Black lives matter: MLK Jr.’s living legacy
Protests against police brutality continuation of fight against racism
Students in American classrooms are taught about iconic figures in a gradual manner. At first, Martin Luther King, Jr. was simply a man who had a dream. A few years later, students learn that not only did he have a dream, but that he believed in nonviolence and led peaceful protests. Finally, students learn that he was unjustly jailed and tragically assassinated. Regardless of this gradual learning curve, it is clear that MLK’s legacy is often reduced to a man who gave speeches, led marches and believed in a dream. Rarely is it mentioned that MLK’s disdain for violence stemmed from the Vietnam War, a fight that he openly condemned. Nowhere in history books is it mentioned that he was an adulterer, that he fought for the rights of sanitation workers and that he advocated for curriculum reform. MLK Jr. Day is hardly intended to be a day off from work or school. Rather it was designed to become a national holiday to commemorate the life and legacy of a man who truly believed in a cause so greatly that he risked his life for it. In 2015, however, given the scenes of protests that have played out across the nation in recent months, this MLK Day means more than it might have than ever before. As protestors continue to pour into the streets to acknowledge the unlawful deaths of unarmed black men and women, it is apparent that King’s message is still relevant today.
There are myriad of parallels that can be made between the Civil Rights Movement during the mid-20th century and today’s movement against police brutality. The most notable difference is that during the 1960s, activists were fighting for concrete and visible results: putting a legal end to segregation, achieving voting rights for African-Americans and the reversal of Jim Crow laws. In that sense, today’s movement against racism and police brutality is dealing with the aftermath of 1960s Civil Rights Movement. Racism isn’t always tangible. So while it is true that laws have changed, mentalities have not. Laws and regulations cannot stop individuals from hating one another, and nothing can regulate personal bias, thus making it easier than ever for social interactions to revert to an archaic disposition that was once commonplace only 50 years ago.
As of late, there is not one person leading the charge against police brutality, a modern-day MLK-like figure has yet to emerge. But there are those such as Michael Brown, Eric Garner and Tamir Rice who exemplify the necessity of the movement. The deaths of these individuals — and the many more who have come before and after them — prove the staying power of this modern day revolution. The protests seen throughout the streets of major cities and on college campuses emulate the spirit of the 1960s. Similarly, with a 21st-century spin, action on the highways of social media has not waned as individuals retweet, re-blog and repeatedly post about continued injustice each day.

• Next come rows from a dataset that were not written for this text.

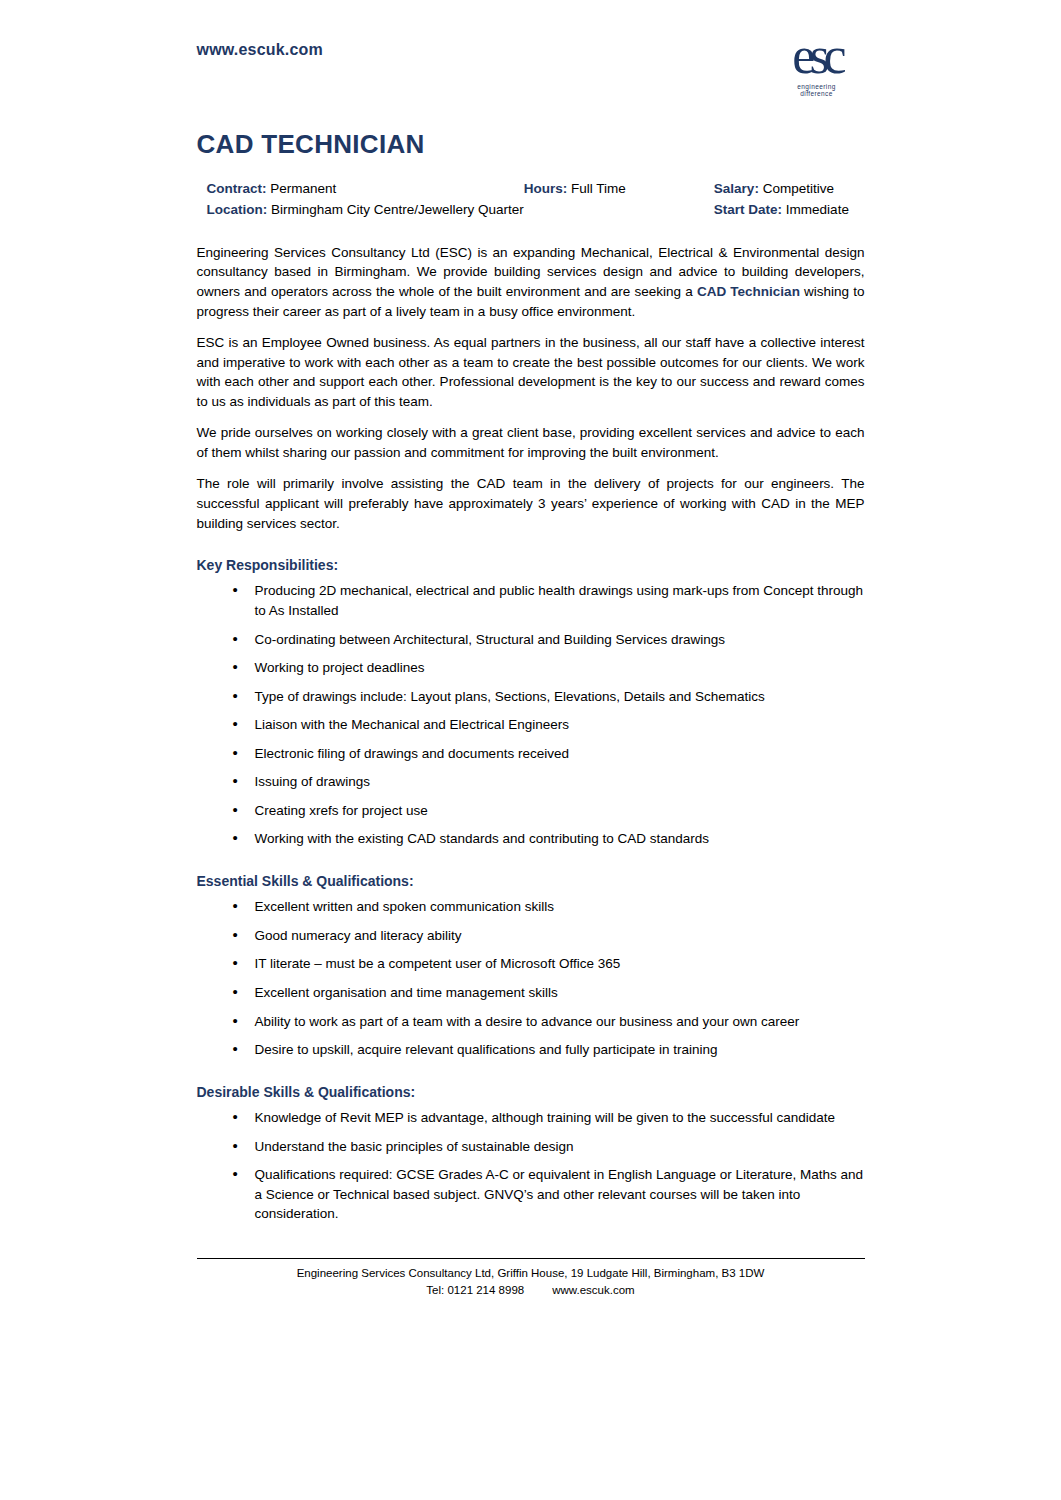www.escuk.com
esc engineering
difference
CAD TECHNICIAN
| Contract: Permanent | Hours: Full Time | Salary: Competitive |
| Location: Birmingham City Centre/Jewellery Quarter | | Start Date: Immediate |
Engineering Services Consultancy Ltd (ESC) is an expanding Mechanical, Electrical & Environmental design consultancy based in Birmingham. We provide building services design and advice to building developers, owners and operators across the whole of the built environment and are seeking a CAD Technician wishing to progress their career as part of a lively team in a busy office environment.
ESC is an Employee Owned business. As equal partners in the business, all our staff have a collective interest and imperative to work with each other as a team to create the best possible outcomes for our clients. We work with each other and support each other. Professional development is the key to our success and reward comes to us as individuals as part of this team.
We pride ourselves on working closely with a great client base, providing excellent services and advice to each of them whilst sharing our passion and commitment for improving the built environment.
The role will primarily involve assisting the CAD team in the delivery of projects for our engineers. The successful applicant will preferably have approximately 3 years’ experience of working with CAD in the MEP building services sector.
Key Responsibilities:
Producing 2D mechanical, electrical and public health drawings using mark-ups from Concept through to As Installed
Co-ordinating between Architectural, Structural and Building Services drawings
Working to project deadlines
Type of drawings include: Layout plans, Sections, Elevations, Details and Schematics
Liaison with the Mechanical and Electrical Engineers
Electronic filing of drawings and documents received
Issuing of drawings
Creating xrefs for project use
Working with the existing CAD standards and contributing to CAD standards
Essential Skills & Qualifications:
Excellent written and spoken communication skills
Good numeracy and literacy ability
IT literate – must be a competent user of Microsoft Office 365
Excellent organisation and time management skills
Ability to work as part of a team with a desire to advance our business and your own career
Desire to upskill, acquire relevant qualifications and fully participate in training
Desirable Skills & Qualifications:
Knowledge of Revit MEP is advantage, although training will be given to the successful candidate
Understand the basic principles of sustainable design
Qualifications required: GCSE Grades A-C or equivalent in English Language or Literature, Maths and a Science or Technical based subject. GNVQ’s and other relevant courses will be taken into consideration.
Engineering Services Consultancy Ltd, Griffin House, 19 Ludgate Hill, Birmingham, B3 1DW
Tel: 0121 214 8998 www.escuk.com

MLK showed everyone that achieving change is not about being an angel who believes in a singular cause. But as a man with many flaws, someone who was multifaceted and believed in the power of human action, MLK was a living, breathing example that believing in a cause and fighting for it at all costs, without giving up in the face of hatred, can bring about meaningful change. Even though today’s protestors and activists are not fighting for something as visible as voting laws, their effects can still be felt. Yesterday on the 29th MLK Day, MTV broadcast all programs in black and white to spark a conversation on race. Creating an open discourse on racism may be one of the most concrete ways to combat related injustices. Those who believe in the cause are called to action and together, collective power will make a difference.